╔══

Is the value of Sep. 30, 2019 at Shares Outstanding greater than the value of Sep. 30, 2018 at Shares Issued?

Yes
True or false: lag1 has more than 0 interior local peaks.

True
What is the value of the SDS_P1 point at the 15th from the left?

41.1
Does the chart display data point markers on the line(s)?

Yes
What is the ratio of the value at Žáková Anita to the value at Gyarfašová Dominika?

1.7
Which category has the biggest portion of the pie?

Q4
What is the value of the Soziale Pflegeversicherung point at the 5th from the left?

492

╚══
╔══

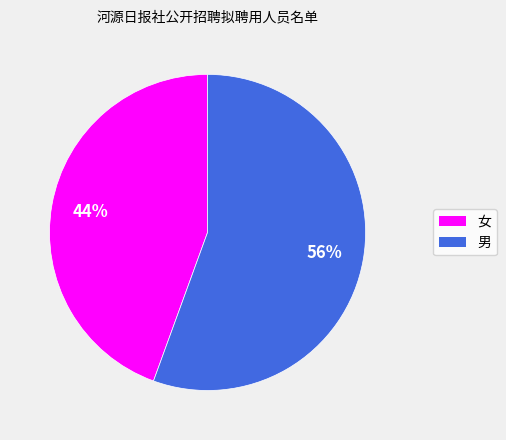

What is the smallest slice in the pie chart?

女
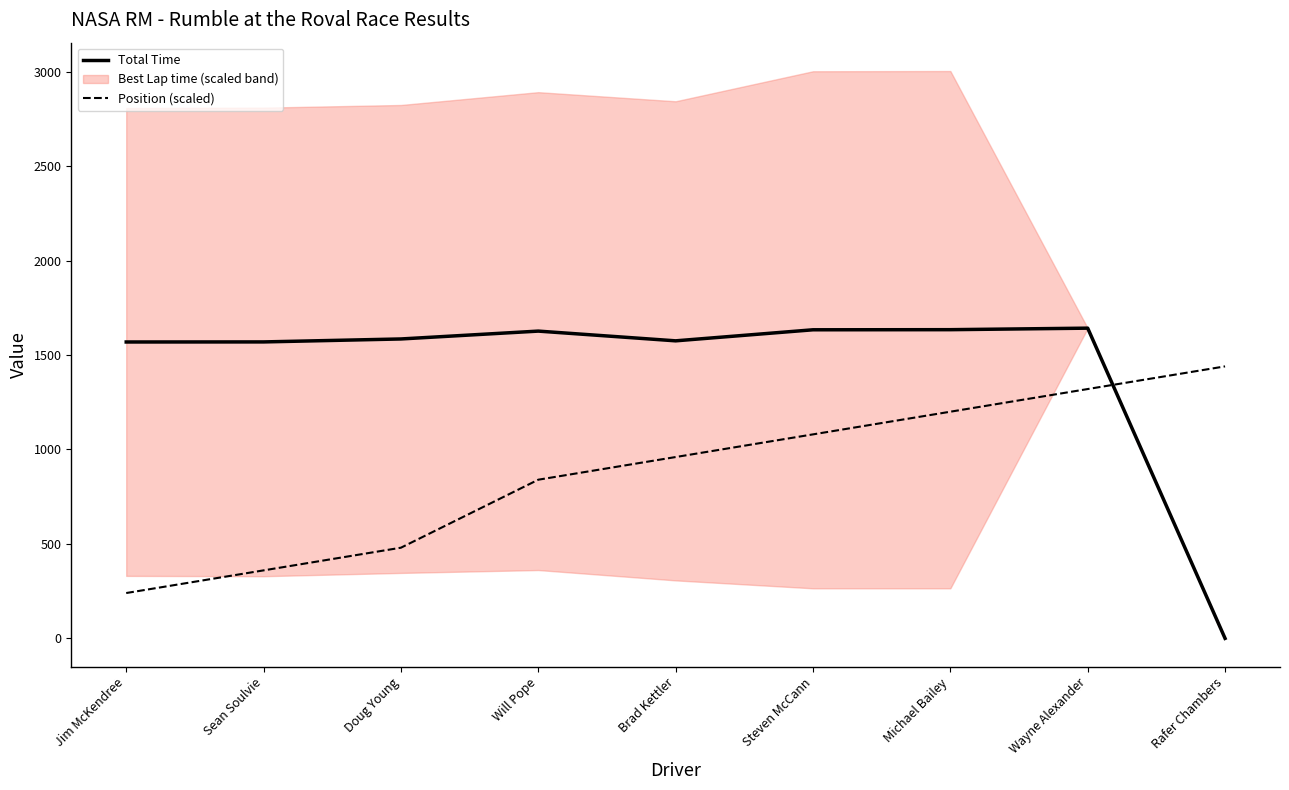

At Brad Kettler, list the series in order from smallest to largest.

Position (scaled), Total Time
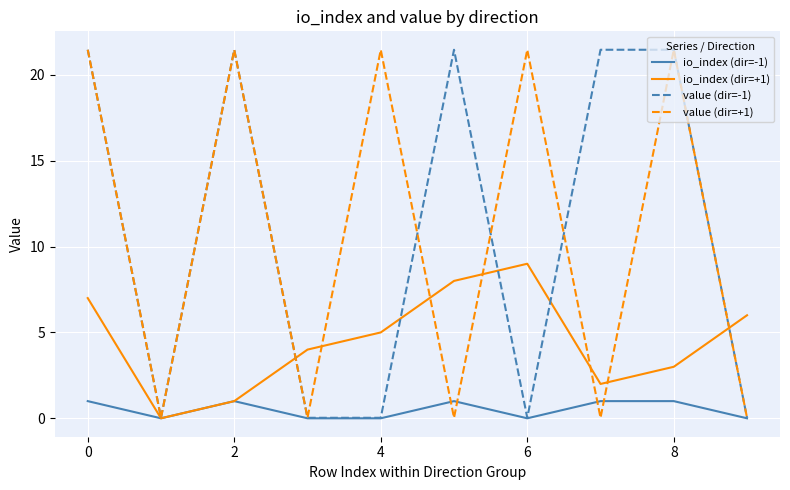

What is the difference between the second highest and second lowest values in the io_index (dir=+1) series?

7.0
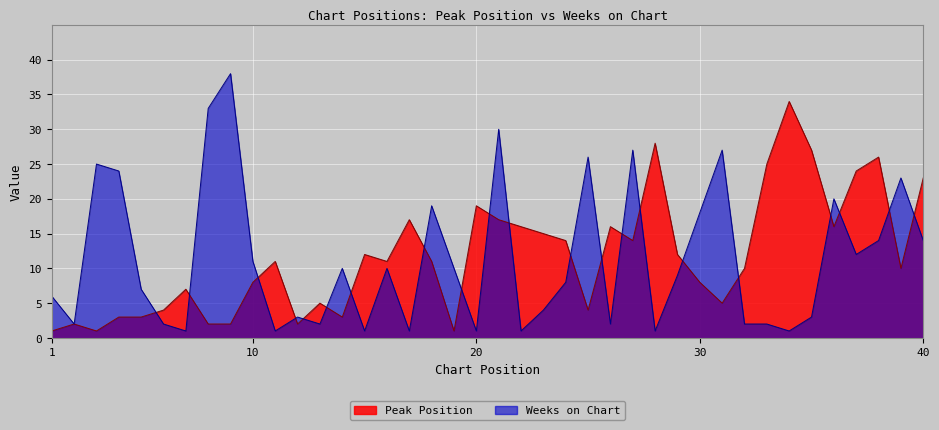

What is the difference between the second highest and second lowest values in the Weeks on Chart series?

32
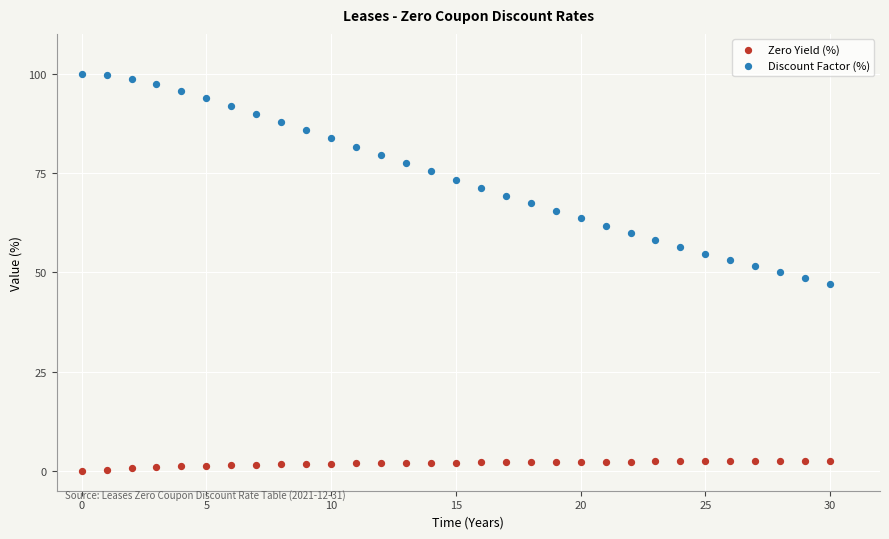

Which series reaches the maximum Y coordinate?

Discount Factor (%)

╚══

• Problem statement: Gather every line from the rows above that contains the word "lowest", and copy each such line in full.

• Exercise answer:
What is the difference between the second highest and second lowest values in the io_index (dir=+1) series?
What is the difference between the second highest and second lowest values in the Weeks on Chart series?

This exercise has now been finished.